In geometry, a corner-point grid is a tessellation of a Euclidean 3D volume, where the base cell has 6 faces (hexahedron).

A set of straight lines defined by their end points define the pillars of the corner-point grid. The pillars have a lexicographical ordering that determines neighbouring pillars. On each pillar, a constant number of nodes (corner-points) is defined. A corner-point cell is now the volume between 4 neighbouring pillars and two neighbouring points on each pillar.

Each cell can be identified by integer coordinates $(i,j,k)$, where the $k$ coordinate runs along the pillars, and $i$ and $j$ span each layer. The cells are ordered naturally, where the index $i$ runs the fastest and $k$ the slowest.

Data within the interior of such cells can be computed by trilinear interpolation from the boundary values at the 8 corners, 12 edges, and 6 faces.

In the special case of all pillars being vertical, the top and bottom face of each corner-point cell are described by bilinear surfaces and the side faces are planes.

Corner-point grids are supported by most reservoir simulation software, and has become an industry standard.

==Degeneracy==

A main feature of the format is the ability to define erosion surfaces in geological modelling, effectively done by collapsing nodes along each pillar. This means that the corner-point cells degenerate and may have less than 6 faces.

For the corner-point grids, non-neighboring connections are supported, meaning that grid cells that are not neighboring in ijk-space can be defined as neighboring. This feature allows for representation of faults with significant throw/displacement. Moreover, the neighboring grid cells do not need to have matching cell faces (just overlap).

» **Stored data entries**

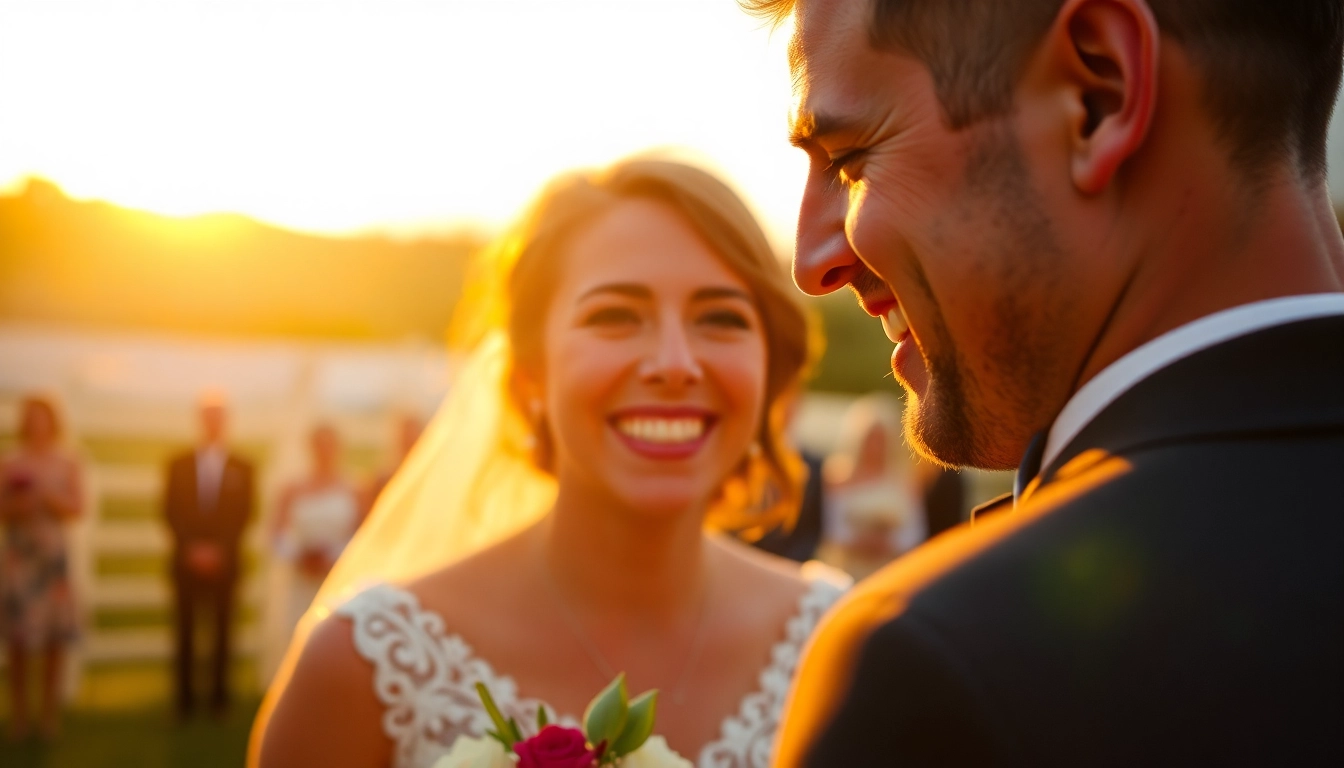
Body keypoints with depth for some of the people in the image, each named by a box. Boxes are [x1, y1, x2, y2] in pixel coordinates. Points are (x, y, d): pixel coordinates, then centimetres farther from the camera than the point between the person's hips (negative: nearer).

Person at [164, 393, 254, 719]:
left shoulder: (241, 469, 7)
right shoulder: (179, 465, 8)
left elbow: (243, 516, 2)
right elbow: (171, 513, 3)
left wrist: (218, 549, -9)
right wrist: (191, 548, -8)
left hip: (223, 561, -1)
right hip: (187, 560, 1)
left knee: (221, 632, 0)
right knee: (184, 632, 1)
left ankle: (219, 695, 7)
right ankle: (184, 697, 7)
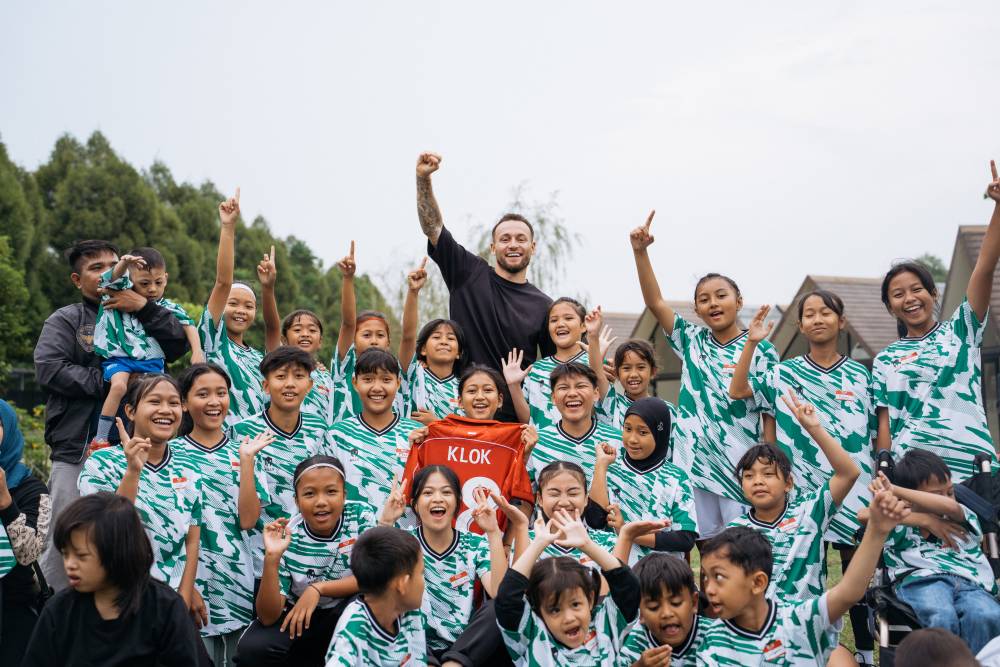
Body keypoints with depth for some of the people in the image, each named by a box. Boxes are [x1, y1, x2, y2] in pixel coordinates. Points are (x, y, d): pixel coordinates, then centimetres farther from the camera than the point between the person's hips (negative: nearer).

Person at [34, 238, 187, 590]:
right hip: (77, 454, -3)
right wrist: (110, 381, -13)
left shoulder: (139, 319, 15)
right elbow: (48, 368, -10)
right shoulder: (66, 320, 6)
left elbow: (180, 341, 1)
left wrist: (143, 306, -8)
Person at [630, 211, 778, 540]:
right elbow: (655, 302, -2)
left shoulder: (761, 350, -3)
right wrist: (640, 252, -13)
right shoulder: (692, 342, 7)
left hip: (741, 469, -3)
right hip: (693, 462, 3)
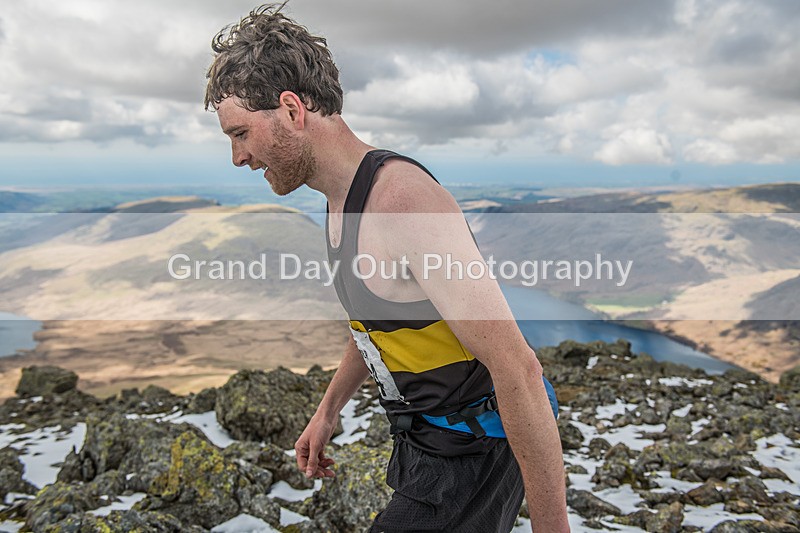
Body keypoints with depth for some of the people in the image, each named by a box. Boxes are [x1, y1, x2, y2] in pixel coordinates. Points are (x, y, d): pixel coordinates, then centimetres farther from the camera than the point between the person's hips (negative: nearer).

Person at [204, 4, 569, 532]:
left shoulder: (403, 198, -30)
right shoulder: (345, 198, 2)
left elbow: (517, 367, -31)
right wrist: (329, 408, 19)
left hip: (470, 452, -9)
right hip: (425, 434, 9)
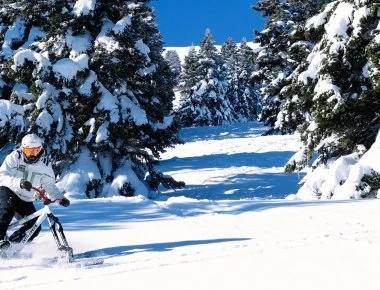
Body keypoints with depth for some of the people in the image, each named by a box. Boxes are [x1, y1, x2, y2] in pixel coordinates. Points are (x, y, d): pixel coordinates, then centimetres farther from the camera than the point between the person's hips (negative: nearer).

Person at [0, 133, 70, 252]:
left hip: (26, 200, 4)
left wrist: (60, 198, -14)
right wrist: (19, 182, -41)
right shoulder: (15, 157, -13)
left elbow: (49, 185, 5)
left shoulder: (44, 165, -2)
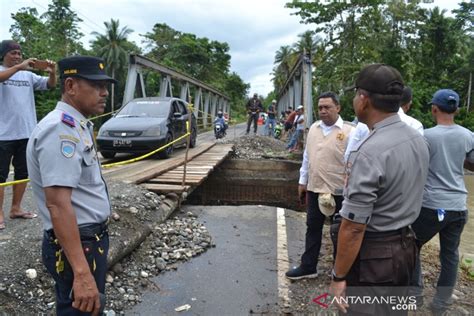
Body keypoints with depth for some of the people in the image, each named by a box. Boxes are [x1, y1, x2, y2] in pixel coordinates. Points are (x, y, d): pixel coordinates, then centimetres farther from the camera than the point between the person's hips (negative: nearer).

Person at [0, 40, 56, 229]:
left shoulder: (28, 75, 9)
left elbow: (50, 85, 7)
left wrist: (52, 73, -13)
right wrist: (19, 67, -35)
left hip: (26, 133, 5)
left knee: (22, 173, 13)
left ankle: (16, 208, 26)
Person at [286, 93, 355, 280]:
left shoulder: (348, 131, -11)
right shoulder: (314, 128, 8)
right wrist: (302, 181, 14)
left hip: (339, 191, -5)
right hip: (315, 188, 6)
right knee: (313, 228, 14)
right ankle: (308, 267, 27)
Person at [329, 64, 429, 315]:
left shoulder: (369, 153, -27)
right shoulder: (418, 140, 1)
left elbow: (353, 227, -25)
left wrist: (339, 277, -16)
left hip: (373, 254, -8)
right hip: (406, 246, 8)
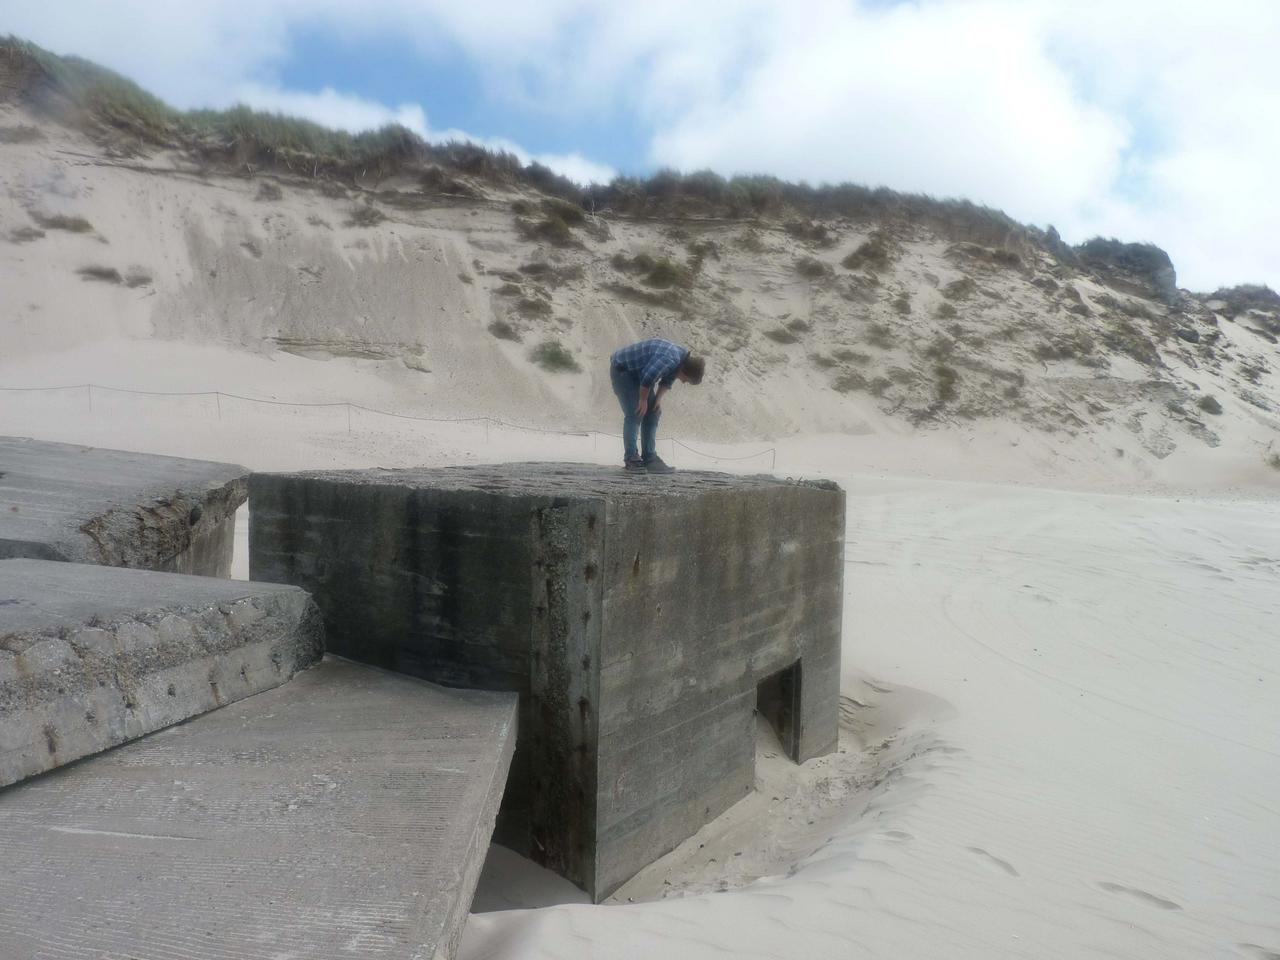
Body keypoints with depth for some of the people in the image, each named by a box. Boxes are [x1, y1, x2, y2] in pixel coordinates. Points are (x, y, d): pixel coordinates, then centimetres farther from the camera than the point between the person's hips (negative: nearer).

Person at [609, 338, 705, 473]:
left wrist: (659, 398, -6)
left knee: (652, 413, 4)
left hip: (637, 371, 9)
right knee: (635, 414, -15)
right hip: (622, 369, -9)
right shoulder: (669, 360, -34)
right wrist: (643, 399, -17)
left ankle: (649, 457, 7)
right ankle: (631, 459, -10)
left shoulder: (680, 362, -4)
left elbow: (667, 382, 7)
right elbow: (647, 378, -31)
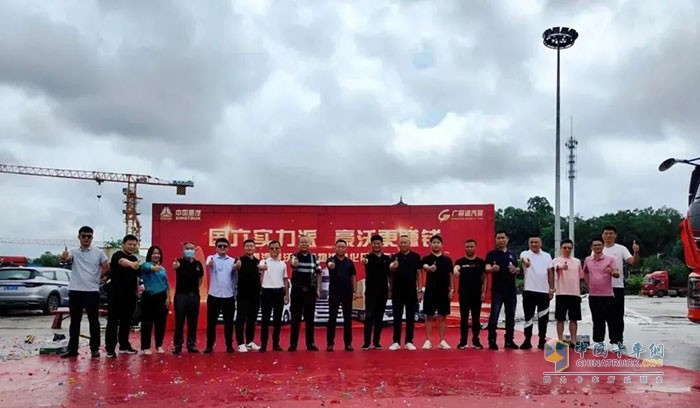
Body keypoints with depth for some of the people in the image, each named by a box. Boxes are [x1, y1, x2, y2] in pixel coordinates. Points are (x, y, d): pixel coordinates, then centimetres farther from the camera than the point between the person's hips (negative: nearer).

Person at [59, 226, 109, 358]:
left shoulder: (99, 253, 2)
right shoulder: (74, 252, 4)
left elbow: (106, 268, 5)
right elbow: (65, 259, -18)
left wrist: (97, 278, 3)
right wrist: (63, 257, -40)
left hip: (92, 291, -1)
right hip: (75, 291, 1)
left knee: (94, 321, 4)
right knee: (75, 321, 9)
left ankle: (95, 348, 11)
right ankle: (72, 348, 15)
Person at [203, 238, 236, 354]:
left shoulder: (232, 261, 5)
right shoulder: (211, 258, -2)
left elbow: (235, 278, 8)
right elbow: (208, 264, -27)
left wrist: (235, 294, 5)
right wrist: (210, 264, -52)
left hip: (229, 296, 2)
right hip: (214, 296, -1)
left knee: (229, 322, 8)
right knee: (211, 322, 5)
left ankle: (229, 345, 18)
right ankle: (209, 345, 16)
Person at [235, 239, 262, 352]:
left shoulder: (258, 261, 9)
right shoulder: (240, 260, -8)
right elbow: (236, 267, -32)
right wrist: (237, 265, -53)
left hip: (255, 294, 6)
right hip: (243, 294, -5)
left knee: (252, 319, 11)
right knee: (241, 318, -2)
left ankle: (250, 342, 20)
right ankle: (241, 343, 2)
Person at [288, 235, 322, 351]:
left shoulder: (314, 258, 7)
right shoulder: (295, 256, 1)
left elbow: (318, 274, 9)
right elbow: (294, 264, -23)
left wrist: (318, 289, 3)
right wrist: (294, 263, -47)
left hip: (310, 290, 2)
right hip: (297, 290, -2)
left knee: (310, 318, 6)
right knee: (295, 318, 2)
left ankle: (310, 343, 12)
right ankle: (293, 343, 7)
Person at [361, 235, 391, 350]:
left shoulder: (387, 258, 7)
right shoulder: (368, 257, -4)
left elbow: (389, 275, 12)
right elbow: (365, 262, -29)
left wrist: (391, 289, 5)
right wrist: (364, 262, -54)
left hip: (383, 292, 3)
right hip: (370, 292, -3)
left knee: (379, 317, 7)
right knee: (369, 316, -4)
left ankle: (377, 342, 14)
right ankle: (366, 342, 1)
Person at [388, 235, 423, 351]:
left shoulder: (416, 257, 2)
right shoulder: (394, 257, 1)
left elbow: (419, 274, 3)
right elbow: (391, 269, -18)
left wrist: (420, 290, -2)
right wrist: (392, 267, -42)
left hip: (411, 291, 0)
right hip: (397, 291, 0)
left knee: (410, 317, 5)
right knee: (397, 317, 4)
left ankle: (409, 342, 13)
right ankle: (396, 342, 10)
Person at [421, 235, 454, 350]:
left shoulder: (447, 259, 7)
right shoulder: (426, 258, -1)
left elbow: (450, 275, 9)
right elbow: (425, 267, -23)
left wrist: (451, 290, 2)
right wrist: (429, 268, -47)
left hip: (444, 291, 2)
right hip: (430, 291, -2)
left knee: (442, 316, 6)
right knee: (429, 316, 2)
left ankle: (442, 341, 12)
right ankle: (428, 341, 7)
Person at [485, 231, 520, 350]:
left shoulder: (512, 254, 13)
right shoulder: (491, 254, -2)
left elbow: (517, 270, 20)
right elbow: (487, 268, -16)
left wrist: (515, 270, -5)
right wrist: (492, 268, -40)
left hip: (511, 289, 5)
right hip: (497, 289, -5)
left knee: (510, 316, 10)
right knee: (494, 315, -6)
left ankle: (509, 340, 19)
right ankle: (492, 341, -2)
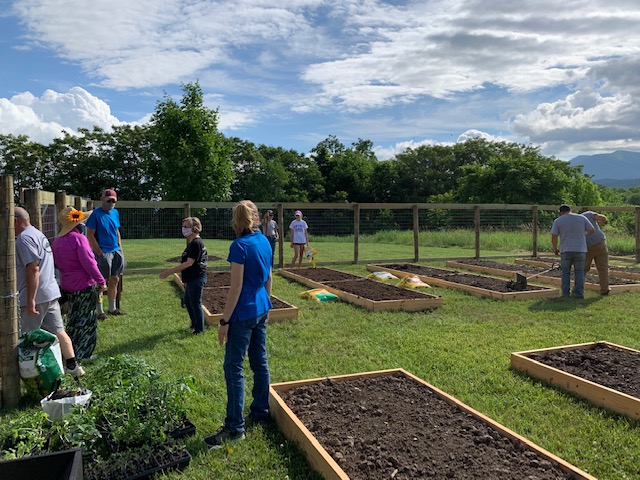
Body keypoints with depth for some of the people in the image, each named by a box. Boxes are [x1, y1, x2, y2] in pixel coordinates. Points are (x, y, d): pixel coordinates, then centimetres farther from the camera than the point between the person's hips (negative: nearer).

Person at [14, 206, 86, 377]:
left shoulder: (24, 238, -13)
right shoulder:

» **What you should do**
In the corner-point grid text above, rewrite the passage from "A main feature" to "than 6 faces.", replacing "erosion surfaces" with "eroded horizons".

» **Expected answer**
A main feature of the format is the ability to define eroded horizons in geological modelling, effectively done by collapsing nodes along each pillar. This means that the corner-point cells degenerate and may have less than 6 faces.